* [Your assignment] The data below holds the lines to copy: everything from the line containing "спасибо за статю" to the line containing "Эх, чаще б думать", both ends included, set down exactly.

Segment Open

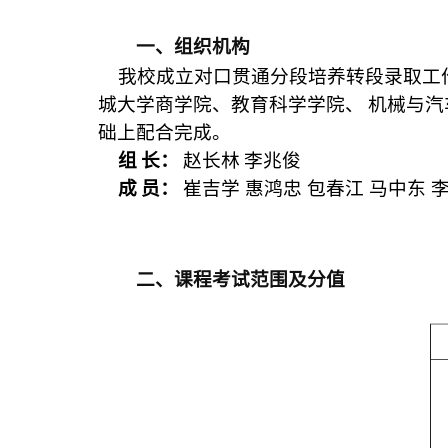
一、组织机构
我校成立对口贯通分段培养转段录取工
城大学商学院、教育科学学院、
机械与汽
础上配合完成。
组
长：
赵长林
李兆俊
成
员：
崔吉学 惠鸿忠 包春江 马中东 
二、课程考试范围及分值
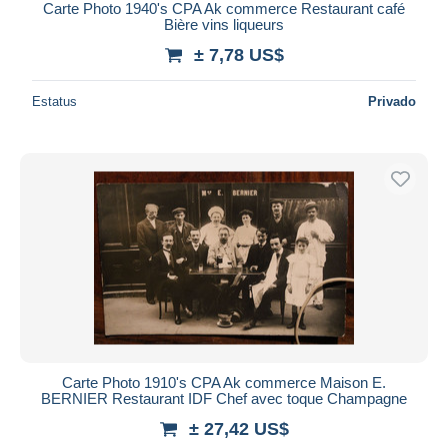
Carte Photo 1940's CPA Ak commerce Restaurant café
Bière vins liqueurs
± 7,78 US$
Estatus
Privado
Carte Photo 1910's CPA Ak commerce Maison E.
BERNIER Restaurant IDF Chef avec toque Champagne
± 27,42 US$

Segment Closed
Segment Open

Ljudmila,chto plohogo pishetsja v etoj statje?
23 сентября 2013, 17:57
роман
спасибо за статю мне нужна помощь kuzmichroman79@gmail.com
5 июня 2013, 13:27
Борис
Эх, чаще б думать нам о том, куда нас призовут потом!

Segment Closed

* [Solved exercise]
спасибо за статю мне нужна помощь kuzmichroman79@gmail.com
5 июня 2013, 13:27
Борис
Эх, чаще б думать нам о том, куда нас призовут потом!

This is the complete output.